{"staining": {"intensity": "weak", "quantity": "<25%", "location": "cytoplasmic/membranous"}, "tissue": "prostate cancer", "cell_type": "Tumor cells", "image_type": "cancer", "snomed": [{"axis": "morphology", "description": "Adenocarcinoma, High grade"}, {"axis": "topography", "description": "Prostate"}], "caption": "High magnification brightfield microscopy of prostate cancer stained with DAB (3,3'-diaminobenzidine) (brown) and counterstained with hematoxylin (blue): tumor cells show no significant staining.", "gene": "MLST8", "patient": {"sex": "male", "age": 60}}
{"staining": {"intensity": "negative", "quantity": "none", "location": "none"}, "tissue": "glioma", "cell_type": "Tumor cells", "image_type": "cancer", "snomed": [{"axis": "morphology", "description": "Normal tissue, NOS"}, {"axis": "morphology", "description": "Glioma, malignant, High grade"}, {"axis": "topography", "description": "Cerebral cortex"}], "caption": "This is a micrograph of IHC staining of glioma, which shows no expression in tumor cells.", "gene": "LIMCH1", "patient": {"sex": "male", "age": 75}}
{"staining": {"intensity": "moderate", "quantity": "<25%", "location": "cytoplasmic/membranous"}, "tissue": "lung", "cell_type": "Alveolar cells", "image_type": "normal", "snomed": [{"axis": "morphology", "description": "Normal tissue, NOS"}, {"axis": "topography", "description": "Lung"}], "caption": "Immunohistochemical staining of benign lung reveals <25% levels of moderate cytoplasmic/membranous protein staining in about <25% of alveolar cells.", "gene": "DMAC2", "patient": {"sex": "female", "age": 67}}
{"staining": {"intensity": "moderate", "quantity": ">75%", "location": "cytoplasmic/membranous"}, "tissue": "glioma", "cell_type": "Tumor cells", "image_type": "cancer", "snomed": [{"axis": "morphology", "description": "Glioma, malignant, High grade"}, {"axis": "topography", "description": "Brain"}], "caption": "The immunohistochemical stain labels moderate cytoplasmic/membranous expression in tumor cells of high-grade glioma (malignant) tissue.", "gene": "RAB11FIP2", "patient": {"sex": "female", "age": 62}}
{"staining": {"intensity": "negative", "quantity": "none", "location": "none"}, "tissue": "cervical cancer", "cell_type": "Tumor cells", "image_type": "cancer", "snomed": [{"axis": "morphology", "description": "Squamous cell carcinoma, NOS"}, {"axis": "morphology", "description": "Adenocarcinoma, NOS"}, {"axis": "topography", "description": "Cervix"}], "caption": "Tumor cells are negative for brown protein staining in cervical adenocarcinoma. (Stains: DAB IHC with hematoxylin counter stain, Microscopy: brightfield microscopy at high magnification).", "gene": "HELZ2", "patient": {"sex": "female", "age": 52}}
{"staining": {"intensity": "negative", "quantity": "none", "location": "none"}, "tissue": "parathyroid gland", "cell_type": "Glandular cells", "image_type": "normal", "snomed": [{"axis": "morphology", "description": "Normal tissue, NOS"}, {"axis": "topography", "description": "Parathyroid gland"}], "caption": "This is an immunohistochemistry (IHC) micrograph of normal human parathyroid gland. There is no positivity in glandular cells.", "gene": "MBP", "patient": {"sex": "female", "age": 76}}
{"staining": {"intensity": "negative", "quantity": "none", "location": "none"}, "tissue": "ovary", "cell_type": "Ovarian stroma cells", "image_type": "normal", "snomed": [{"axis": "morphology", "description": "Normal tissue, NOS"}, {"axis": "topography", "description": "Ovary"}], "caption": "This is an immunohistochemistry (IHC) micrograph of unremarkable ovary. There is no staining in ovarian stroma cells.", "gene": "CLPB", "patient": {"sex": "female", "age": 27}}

..............................

» TASK DIRECTIONS: Keeping every character as it is, restate the lines above that run from the line with "immunohistochemical stain labels" through the line with "cells are negative", both included, and nothing else.

» RESULT OF THIS TASK:
{"staining": {"intensity": "moderate", "quantity": ">75%", "location": "cytoplasmic/membranous"}, "tissue": "glioma", "cell_type": "Tumor cells", "image_type": "cancer", "snomed": [{"axis": "morphology", "description": "Glioma, malignant, High grade"}, {"axis": "topography", "description": "Brain"}], "caption": "The immunohistochemical stain labels moderate cytoplasmic/membranous expression in tumor cells of high-grade glioma (malignant) tissue.", "gene": "RAB11FIP2", "patient": {"sex": "female", "age": 62}}
{"staining": {"intensity": "negative", "quantity": "none", "location": "none"}, "tissue": "cervical cancer", "cell_type": "Tumor cells", "image_type": "cancer", "snomed": [{"axis": "morphology", "description": "Squamous cell carcinoma, NOS"}, {"axis": "morphology", "description": "Adenocarcinoma, NOS"}, {"axis": "topography", "description": "Cervix"}], "caption": "Tumor cells are negative for brown protein staining in cervical adenocarcinoma. (Stains: DAB IHC with hematoxylin counter stain, Microscopy: brightfield microscopy at high magnification).", "gene": "HELZ2", "patient": {"sex": "female", "age": 52}}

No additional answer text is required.